Justice Department lawyers told a Washington federal appeals court that the CFPB's single-director design "lacks those critical structural attributes that have been thought to justify 'independent' status for multi-member regulatory commissions."
"Moreover, because a single agency head is unchecked by the constraints of group decision-making among members appointed by different presidents, there is a greater risk that an 'independent' agency headed by a single person will engage in extreme departures from the president's executive policy," the Justice Department said in a friend of the court brief.
The full U.S. Court of Appeals for the D.C. Circuit is preparing to take up the constitutionality of the consumer bureau, an agency that Republicans and financial companies have long criticized as a rogue regulator that too often stretches outside its jurisdiction.
A divided three-judge panel in October, led by Brett Kavanaugh, found the "massive, unchecked" power of the director unlawful in October. The full appeals court later wiped out the panel decision in PHH Corp. v. CFPB, setting the stage for new argument on May 24. The case has attracted significant attention from pro-business groups, consumer advocates and state attorneys general.
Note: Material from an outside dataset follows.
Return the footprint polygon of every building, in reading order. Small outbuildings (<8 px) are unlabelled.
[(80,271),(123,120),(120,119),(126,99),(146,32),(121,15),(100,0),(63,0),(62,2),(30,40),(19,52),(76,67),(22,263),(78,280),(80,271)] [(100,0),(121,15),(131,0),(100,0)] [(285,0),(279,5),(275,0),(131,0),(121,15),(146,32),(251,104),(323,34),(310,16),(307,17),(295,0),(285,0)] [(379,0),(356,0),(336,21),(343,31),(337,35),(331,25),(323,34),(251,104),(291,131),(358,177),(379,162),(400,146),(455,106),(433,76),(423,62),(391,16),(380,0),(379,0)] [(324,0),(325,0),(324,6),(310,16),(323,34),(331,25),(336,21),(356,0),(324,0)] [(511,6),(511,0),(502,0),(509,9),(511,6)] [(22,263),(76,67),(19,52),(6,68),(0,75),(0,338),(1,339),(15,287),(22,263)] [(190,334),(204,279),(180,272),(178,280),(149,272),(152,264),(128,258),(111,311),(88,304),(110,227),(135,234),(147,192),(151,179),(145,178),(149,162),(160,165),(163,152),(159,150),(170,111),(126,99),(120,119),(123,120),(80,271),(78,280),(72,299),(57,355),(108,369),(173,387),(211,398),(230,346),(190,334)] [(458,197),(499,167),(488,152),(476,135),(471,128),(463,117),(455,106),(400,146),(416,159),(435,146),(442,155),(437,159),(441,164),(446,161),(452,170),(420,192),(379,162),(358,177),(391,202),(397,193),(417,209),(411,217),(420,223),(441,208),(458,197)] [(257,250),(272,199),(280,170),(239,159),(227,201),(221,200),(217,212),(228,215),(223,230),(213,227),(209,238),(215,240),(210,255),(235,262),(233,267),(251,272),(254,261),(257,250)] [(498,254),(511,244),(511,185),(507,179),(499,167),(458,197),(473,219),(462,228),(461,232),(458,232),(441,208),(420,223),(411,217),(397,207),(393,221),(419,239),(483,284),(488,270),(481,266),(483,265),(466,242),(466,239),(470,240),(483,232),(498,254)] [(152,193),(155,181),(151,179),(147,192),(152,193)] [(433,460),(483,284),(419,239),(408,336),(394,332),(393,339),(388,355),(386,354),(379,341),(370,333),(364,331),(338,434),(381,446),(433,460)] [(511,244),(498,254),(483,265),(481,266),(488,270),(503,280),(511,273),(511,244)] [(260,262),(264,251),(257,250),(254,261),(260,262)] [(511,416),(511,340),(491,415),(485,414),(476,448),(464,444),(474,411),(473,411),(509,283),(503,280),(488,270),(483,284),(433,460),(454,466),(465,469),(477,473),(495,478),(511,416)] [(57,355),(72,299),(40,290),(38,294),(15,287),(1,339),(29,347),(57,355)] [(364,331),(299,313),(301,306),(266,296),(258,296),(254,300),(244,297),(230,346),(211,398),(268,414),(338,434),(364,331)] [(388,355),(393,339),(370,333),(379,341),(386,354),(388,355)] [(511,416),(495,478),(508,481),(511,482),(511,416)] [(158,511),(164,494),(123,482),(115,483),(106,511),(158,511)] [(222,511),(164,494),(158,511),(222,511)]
Before Friday, the Justice Department had urged the full D.C. Circuit to review the panel's decision but had not taken a position in the case on whether the president should be able to fire the CFPB director at will.
In an unrelated CFPB case in the Washington trial court, the Justice Department, under the leadership of then-Attorney General Eric Holder Jr., had defended the CFPB. The department said in that case that restrictions on the president's authority to remove the agency director were lawful.